If you go with the constant air movement plan, you need to control the water flow rate thru the coil so you aren't wasting a lot of water. Fortunately, this isn't too difficult to do with a thermal sensor and a valve, you can even computerize it if you want to really have fun. Ideally, you'd want the exhaust water to be only a few degrees colder than the ambient room temperature, given the propertys of liquid coils and airstreams. This would minimize water consumption as well.

What to do with the spent exhaust water, well, there is always drip irrigation with a spent water tank. That way you don't need to spend a lot of money on pumping water. If you happen to have a flowing creek next to the room you're trying to cool, you are way ahead of the game, presuming you can filter the incoming water so it doesn't plug your coil. Creek water will generally be at a lower temperature than ambient air temperature. Keep your mouth shut about the operation though, or some tree hugger will get DEC on your A$$ about thermally poluting the creek.

Removing humidity from the air, as long as the air side of thecoil is at a few degrees lower temperature than the dew point of the ambient airstream, the coil will condense humidity out of the airstream. Of course you also need to factor in either keeping the air stream speed slow enough to allow the condensation to fall off the coil, or you can't drop a whole lot of humidity out of the air stream. This can be overcome with a trick or two.

As far as ground loops and using black plastic pipe, forget it, standard poly pipe ***** as a thermal conductor.

The best coil units are either the coils used as room boosters in duct systems, or fairly decent sized air conditioner condensers. You need to do a bit of modifing on most AC condensers if you can even get them before the scrap guy does these days.

Just in case you're wondering, I do live next to a flowing creek, and the DEC possum police are real azzholes. Fortunately, I am allowed to pump water for irrigation purposes.

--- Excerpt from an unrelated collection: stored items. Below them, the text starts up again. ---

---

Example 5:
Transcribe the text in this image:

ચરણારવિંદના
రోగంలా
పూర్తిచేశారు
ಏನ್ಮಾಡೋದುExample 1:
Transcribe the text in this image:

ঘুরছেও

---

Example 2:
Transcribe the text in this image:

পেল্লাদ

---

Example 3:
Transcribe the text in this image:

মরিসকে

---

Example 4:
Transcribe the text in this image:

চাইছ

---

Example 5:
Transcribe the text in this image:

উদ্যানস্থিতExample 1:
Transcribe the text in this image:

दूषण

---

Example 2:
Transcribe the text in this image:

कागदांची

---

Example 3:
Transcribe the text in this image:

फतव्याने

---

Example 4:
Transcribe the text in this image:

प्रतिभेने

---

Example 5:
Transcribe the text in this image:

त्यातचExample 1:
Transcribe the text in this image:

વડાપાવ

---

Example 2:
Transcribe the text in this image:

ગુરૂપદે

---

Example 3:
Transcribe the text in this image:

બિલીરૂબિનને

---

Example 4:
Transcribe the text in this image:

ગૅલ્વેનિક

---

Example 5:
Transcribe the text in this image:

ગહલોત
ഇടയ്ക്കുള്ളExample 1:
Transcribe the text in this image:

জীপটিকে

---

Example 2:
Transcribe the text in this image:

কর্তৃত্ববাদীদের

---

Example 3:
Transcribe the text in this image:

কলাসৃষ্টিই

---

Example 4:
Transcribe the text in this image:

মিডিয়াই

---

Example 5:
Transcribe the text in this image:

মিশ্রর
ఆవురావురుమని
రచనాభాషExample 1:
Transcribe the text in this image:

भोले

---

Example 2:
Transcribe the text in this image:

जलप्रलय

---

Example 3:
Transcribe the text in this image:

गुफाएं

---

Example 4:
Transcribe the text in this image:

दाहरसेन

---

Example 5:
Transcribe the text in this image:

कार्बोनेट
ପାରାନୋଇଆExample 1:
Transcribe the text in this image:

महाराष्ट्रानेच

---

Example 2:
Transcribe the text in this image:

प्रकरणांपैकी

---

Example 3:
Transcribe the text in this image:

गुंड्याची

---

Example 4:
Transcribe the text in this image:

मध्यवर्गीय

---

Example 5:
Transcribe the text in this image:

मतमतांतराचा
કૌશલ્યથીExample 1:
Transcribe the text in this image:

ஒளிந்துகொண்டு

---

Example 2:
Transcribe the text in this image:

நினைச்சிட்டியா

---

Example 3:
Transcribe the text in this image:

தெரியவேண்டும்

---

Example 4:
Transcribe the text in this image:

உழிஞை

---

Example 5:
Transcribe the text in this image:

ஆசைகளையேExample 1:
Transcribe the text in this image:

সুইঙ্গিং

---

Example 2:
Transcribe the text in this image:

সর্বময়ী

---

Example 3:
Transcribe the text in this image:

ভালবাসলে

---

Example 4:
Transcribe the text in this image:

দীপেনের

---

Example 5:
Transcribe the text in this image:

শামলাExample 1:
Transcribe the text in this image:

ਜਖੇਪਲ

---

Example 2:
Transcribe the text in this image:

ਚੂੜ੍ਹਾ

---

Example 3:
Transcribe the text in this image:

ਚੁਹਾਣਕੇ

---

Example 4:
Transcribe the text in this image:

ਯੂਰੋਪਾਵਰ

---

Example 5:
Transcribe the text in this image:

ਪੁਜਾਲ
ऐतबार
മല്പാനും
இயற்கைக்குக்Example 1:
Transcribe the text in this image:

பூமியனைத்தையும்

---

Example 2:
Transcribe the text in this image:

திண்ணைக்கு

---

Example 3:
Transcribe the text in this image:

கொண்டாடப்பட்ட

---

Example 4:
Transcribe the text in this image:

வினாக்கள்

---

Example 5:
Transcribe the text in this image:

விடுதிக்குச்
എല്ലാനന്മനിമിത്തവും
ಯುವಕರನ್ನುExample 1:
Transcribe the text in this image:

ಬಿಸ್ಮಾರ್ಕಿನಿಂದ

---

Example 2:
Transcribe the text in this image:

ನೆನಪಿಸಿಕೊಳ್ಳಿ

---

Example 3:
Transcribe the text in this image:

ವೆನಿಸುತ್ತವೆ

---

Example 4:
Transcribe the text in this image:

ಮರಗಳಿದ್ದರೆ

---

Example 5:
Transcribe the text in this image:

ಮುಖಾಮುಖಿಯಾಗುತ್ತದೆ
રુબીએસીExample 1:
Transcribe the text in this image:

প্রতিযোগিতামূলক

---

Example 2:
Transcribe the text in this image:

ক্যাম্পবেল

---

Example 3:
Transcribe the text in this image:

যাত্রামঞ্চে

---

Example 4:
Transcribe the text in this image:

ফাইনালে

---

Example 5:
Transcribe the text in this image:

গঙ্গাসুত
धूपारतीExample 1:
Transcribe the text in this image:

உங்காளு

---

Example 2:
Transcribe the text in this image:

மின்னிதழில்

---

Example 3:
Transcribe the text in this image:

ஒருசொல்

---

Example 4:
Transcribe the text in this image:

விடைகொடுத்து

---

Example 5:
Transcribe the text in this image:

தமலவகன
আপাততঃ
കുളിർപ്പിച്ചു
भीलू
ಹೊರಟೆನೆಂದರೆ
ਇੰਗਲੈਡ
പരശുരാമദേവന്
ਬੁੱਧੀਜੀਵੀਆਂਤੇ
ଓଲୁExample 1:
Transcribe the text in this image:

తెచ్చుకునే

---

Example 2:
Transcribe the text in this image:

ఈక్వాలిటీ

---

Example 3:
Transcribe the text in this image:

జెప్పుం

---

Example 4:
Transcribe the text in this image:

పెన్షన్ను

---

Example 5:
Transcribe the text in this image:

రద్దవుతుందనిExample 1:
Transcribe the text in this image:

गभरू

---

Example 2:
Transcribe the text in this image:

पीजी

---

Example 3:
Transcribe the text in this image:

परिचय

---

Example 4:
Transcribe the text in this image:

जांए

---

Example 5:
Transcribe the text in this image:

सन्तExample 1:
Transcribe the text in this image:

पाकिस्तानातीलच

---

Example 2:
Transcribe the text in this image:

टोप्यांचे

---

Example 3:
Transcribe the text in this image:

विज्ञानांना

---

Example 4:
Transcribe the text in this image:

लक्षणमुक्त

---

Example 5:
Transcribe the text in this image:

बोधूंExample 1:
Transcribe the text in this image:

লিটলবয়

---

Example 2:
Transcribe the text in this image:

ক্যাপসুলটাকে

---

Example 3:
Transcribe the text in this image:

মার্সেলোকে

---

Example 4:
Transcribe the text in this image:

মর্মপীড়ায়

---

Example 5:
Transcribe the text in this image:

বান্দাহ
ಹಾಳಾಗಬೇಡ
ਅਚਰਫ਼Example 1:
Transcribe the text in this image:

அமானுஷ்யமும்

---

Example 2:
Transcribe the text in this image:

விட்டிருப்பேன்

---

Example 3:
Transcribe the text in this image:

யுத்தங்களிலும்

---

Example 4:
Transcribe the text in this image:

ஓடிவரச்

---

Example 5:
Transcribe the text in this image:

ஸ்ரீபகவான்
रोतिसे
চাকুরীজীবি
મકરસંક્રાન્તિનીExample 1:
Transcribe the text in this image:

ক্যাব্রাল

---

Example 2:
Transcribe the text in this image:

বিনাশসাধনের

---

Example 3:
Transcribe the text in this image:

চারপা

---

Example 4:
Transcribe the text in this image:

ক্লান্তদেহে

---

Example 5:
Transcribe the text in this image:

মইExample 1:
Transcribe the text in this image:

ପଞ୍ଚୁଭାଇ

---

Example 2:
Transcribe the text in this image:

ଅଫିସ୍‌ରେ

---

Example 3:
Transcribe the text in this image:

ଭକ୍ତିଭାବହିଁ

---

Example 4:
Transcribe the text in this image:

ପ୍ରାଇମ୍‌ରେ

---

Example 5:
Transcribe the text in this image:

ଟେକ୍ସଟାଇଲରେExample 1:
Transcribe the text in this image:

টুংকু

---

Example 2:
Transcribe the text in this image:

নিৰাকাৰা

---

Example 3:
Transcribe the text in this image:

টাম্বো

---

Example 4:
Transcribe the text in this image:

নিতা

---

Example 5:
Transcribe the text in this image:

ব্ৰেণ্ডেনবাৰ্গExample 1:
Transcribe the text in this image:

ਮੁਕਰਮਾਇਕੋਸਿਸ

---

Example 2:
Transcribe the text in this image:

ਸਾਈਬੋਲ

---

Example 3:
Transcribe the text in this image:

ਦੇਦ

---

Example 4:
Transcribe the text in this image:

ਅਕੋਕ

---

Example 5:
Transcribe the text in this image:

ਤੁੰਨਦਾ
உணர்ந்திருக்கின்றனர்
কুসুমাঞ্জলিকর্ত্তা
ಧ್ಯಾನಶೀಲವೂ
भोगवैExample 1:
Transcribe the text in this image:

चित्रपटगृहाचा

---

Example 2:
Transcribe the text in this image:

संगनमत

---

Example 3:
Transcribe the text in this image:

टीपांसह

All the above said, you'll keep your workspace a lot cooler by just employing Mother Nature's free air conditioning. Every night after the sun goes down, she lets you pump all the accumulated heat out of the atic space and insulation with a very small fan at minimal cost. Use a clock to control the fan, and you're fairly comfortable for cheap money. Install a louver into the atic space and **** cold air in just above the shop floor, and employ that floor as a thermal battery to keep the room cooler during the next sun cycle.